We just need a quick wrapper to return a sorted version. This is a separate method because in most cases there's not a good reason to sort the lines of a web page.
//readLines but sorting the results
public static ArrayList<String> readLines(URL url,Comparator<String> sortComparator) throws IOException{
ArrayList<String> linesSorted=readLines(url);
linesSorted.sort(sortComparator);
return(linesSorted);
}
Let's walk through the algorithm in a general sense. We start with two unsorted lists:
After sorting them we get:
Now we point to the first element in each list and compare them:
The 1st entry in list 1 is alphabetically before the 1st entry in list 2. So we move down list 1 and hit a match right away:
After that we advance in both lists:
Now we keep advancing in list 2 until it is ahead (alphabetically) from list 1:
Then repeat but for list 1, which only advances 1 index:
In the next round the index of list 2 jumps a few spots again:
After incriminating the index of list 1 there's another match:
So both indexes are incremented again:
And keep advancing through the lists:
Until another match is found:
I don't need to include every step from this point but will just to see it through to the end:
We've reached the end of list 1:
And now the end of list 2:
Since this application is trying to solve a specific problem, we could slightly speed up the search by scrubbing values that aren't useful. Here's what the initial lists would look like:
After that the search works like before but with fewer rows to look at and shorter entry strings to compare:
And so on...
It's all simply a trade-off in what we want to accomplish.

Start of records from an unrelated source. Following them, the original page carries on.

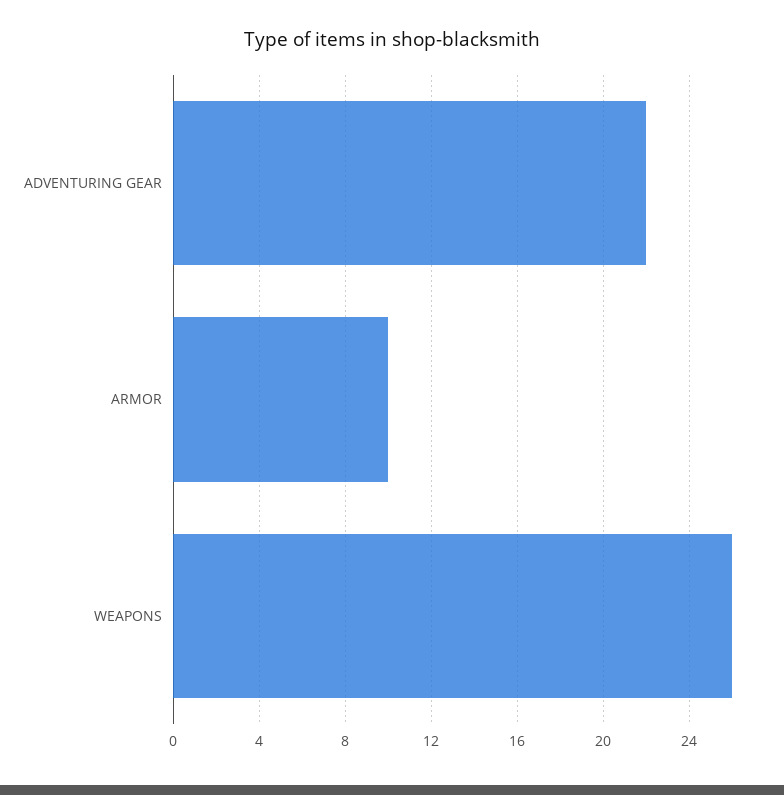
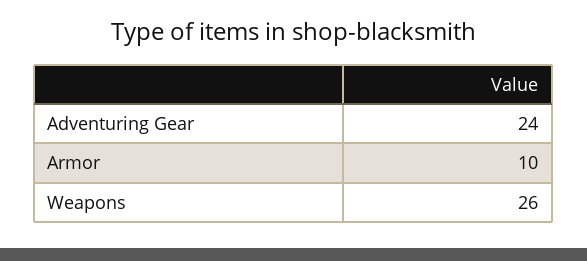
  {
-   "ADVENTURING GEAR": 22,
+   "ADVENTURING GEAR": 24,
    "ARMOR": 10,
    "WEAPONS": 26
  }

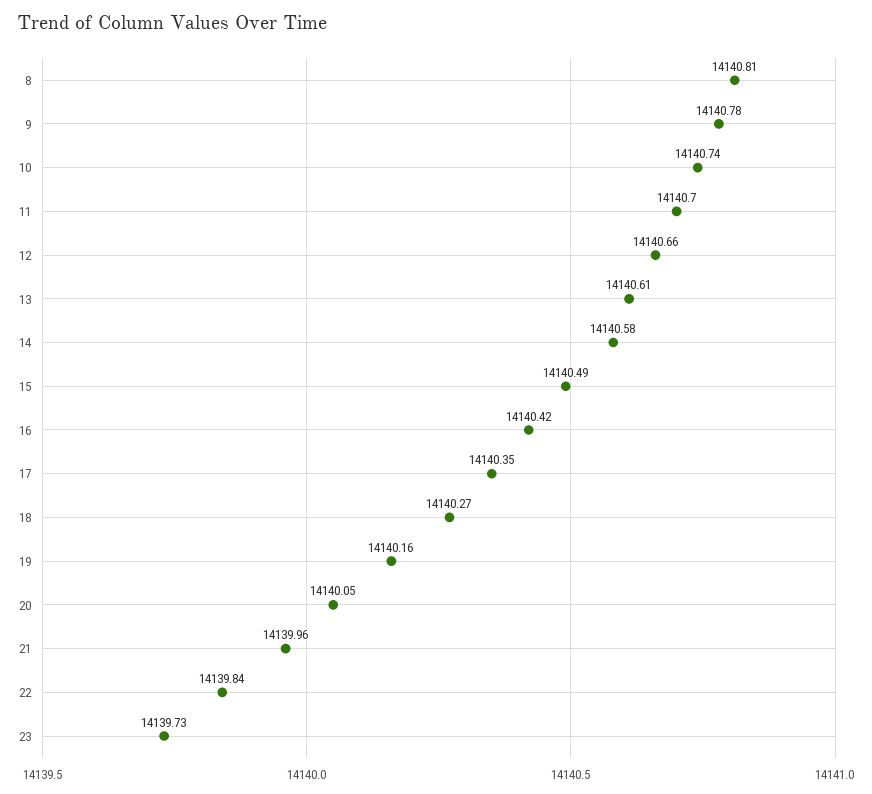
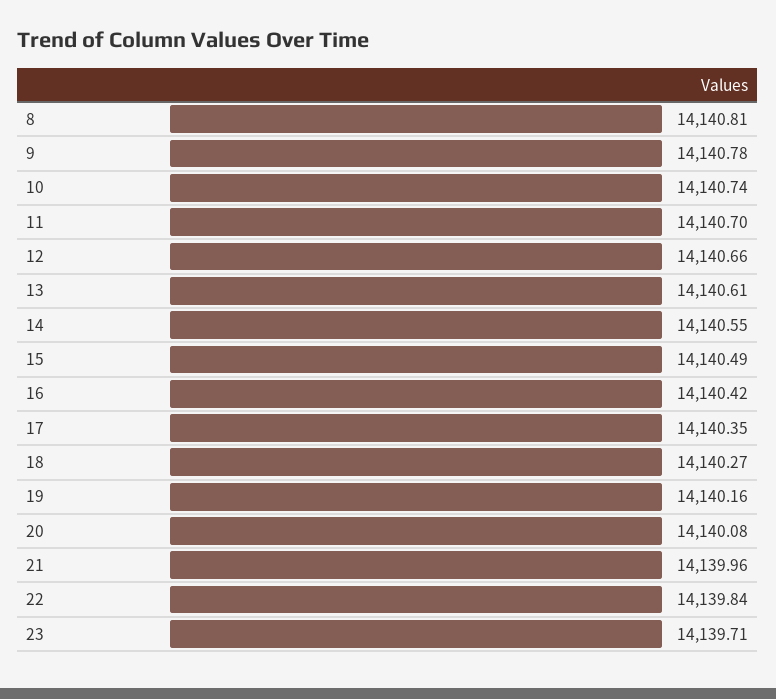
  {
    "8": 14140.81,
    "9": 14140.78,
    "10": 14140.74,
    "11": 14140.7,
    "12": 14140.66,
    "13": 14140.61,
-   "14": 14140.58,
+   "14": 14140.55,
    "15": 14140.49,
    "16": 14140.42,
    "17": 14140.35,
    "18": 14140.27,
    "19": 14140.16,
-   "20": 14140.05,
+   "20": 14140.08,
    "21": 14139.96,
    "22": 14139.84,
-   "23": 14139.73
+   "23": 14139.71
  }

The code to search both lists turned out to be simple:
/*
* returns duplicate entries in two lists
* assumes both lists are sorted, if they are not this will fail
* this is case sensitive but is trivial to add a parameter to ignore case
*/
public static ArrayList<String> findDuplicateRows(List<String> list1,List<String> list2){
ArrayList<String> duplicates=new ArrayList<String>();
int size1=list1.size();
int size2=list2.size();
int index1=0;
int index2=0;
while((index1<size1)&&(index2<size2)){
String item1=list1.get(index1);
String item2=list2.get(index2);
int compare=item1.compareTo(item2);
if(compare==0){
duplicates.add(item1);
index1++;
index2++;
}else if(compare<0){
index1++;
}else{//compare>0
index2++;
}
}
return(duplicates);
}
The unit tests are in Github. They are too long and uninteresting to post here.
Finally, some stub code to run the compare and show the results.

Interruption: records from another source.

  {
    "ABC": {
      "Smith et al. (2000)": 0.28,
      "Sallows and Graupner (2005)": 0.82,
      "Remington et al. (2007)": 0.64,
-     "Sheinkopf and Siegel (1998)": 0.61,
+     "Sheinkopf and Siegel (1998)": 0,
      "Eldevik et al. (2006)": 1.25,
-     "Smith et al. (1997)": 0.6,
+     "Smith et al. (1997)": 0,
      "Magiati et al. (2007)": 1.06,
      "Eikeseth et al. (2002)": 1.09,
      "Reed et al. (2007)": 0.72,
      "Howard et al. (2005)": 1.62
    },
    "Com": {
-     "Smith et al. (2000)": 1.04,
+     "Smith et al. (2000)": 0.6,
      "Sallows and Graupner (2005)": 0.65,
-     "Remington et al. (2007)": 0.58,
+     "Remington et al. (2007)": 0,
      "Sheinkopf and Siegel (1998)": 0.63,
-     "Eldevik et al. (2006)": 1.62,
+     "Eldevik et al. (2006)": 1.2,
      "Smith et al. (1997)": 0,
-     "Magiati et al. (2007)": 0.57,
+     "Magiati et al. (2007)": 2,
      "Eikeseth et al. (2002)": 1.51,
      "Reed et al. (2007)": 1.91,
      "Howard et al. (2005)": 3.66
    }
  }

ArrayList<String> a1=FileUtils.readLines((new URI("https://huguesjohnson.com/pihole.txt")).toURL(),new StringComparator());
ArrayList<String> a2=FileUtils.readLines((new URI("https://raw.githubusercontent.com/StevenBlack/hosts/master/hosts")).toURL(),new StringComparator());
ArrayList<String> duplicates=ArrayUtil.findDuplicateRows(a1,a2);
if(duplicates.size()<1){
//log no duplicate entries found here
}else{
for(String s:duplicates){
if(!s.startsWith("#")){
//log the duplicate entry here
}
}
}
Alright, this was simple in the end. I spent more time on the diagrams than the code.